Don Vito Cantò in tribunale

Abusi sessuali in chiesa, i testimoni non accusano don Vito

Il giudice stamane ha ascoltato quattro ragazzi che frequentavano la parrocchia di Villa Raspa di Spoltore. Prossima camera di consiglio il 12 aprile

PESCARA. Nessuno si sarebbe accorto di nulla. È quanto emerso dall'esame di quattro testimoni della difesa, questa mattina in tribunale a Pescara, nell'ambito del processo con rito abbreviato che vede imputato don Vito Cantò, l'ex parroco della chiesa di San Camillo De Lellis, a Villa Raspa di Spoltore (Pescara), accusato di abusi di natura sessuale nei confronti di un ragazzo all'epoca minorenne. In camera di consiglio sono stati ascoltati alcuni ragazzi che tra l'estate 2011 e quella 2012, arco temporale nel quale si sarebbero consumati gli abusi, frequentavano la parrocchia. I testimoni hanno detto di non aver notato nulla che lasciasse immaginare quanto in seguito denunciato. Nella prossima udienza, il 12 aprile, si terrà l'esame di un consulente tecnico della difesa, che sarà chiamato dai legali di don Cantò a fornire un parere sulle attività svolte in sede di incidente probatorio. Il 31 maggio, invece, si terrà la discussione.

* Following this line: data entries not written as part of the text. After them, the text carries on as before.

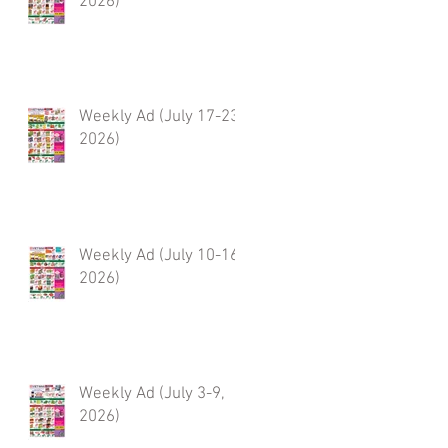
2026)
Weekly Ad (July 17-23,
2026)
Weekly Ad (July 10-16,
2026)
Weekly Ad (July 3-9,
2026)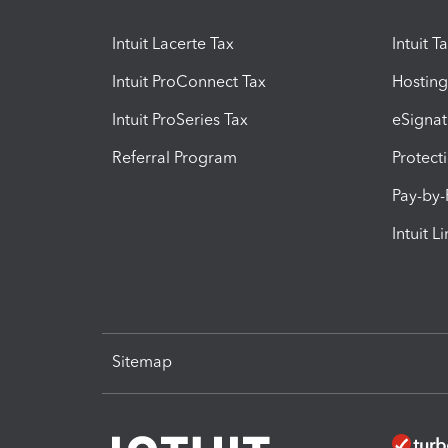
Intuit Lacerte Tax
Intuit T
Intuit ProConnect Tax
Hosting
Intuit ProSeries Tax
eSignat
Referral Program
Protect
Pay-by
Intuit L
Sitemap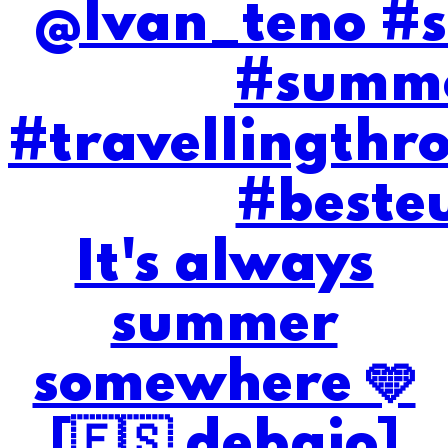
It's always
summer
somewhere 🩵
[🇪🇸 debajo]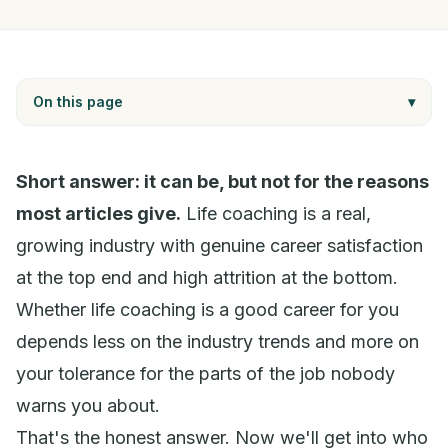
On this page
▾
Short answer: it can be, but not for the reasons
most articles give.
Life coaching is a real,
growing industry with genuine career satisfaction
at the top end and high attrition at the bottom.
Whether life coaching is a good career
for you
depends less on the industry trends and more on
your tolerance for the parts of the job nobody
warns you about.
That's the honest answer. Now we'll get into who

La vicenda ebbe inizio nel 2013 quando, su segnalazioni ben circostanziate di abusi di natura sessuale nei confronti di un ragazzo all'epoca minorenne, il vescovo di Pescara Valentinetti decise di sospendere cautelativamente don Vito Cantò il quale lasciò la parrocchia e si dimise da educatore negli scout dell'Agesci. Nel 2014 iniziò il processo canonico e contestualmente i genitori del ragazzo decisero di rivolgersi anche alla magistratura ordinaria che affidò le indagini alla squadra mobile di Pescara. Il processo canonico si chiuse con una condanna di divieto perpetuo dello svolgimento di attività parrocchiali con minorenni e con altre pene accessorie, come l'obbligo di 5 anni di vita monacale. Nel frattempo le indagini indussero il pm della Procura di Pescara, Salvatore Campochiaro, a chiedere il rinvio a giudizio nel 2016, ma l'avvocato del sacerdote, Giuliano Milia, si rivolse alla Cassazione, invocando il principio del "ne bis in idem", sulla base del quale non si può essere condannati due volte per uno stesso reato. La Cassazione definì «inammissibile» il ricorso del parroco e i legali della difesa presentarono lo stesso ricorso al tribunale di Pescara, dove il pm Salvatore Campochiaro e l'avvocato di parte civile Vincenzo Di Girolamo si opposero. Il tribunale, infine, scelse di posticipare la decisione sull'eccezione alle fasi successive del giudizio, quando sarebbero state disponibili le motivazioni della Cassazione. La difesa del sacerdote, a quel punto, avanzò la richiesta di rito abbreviato.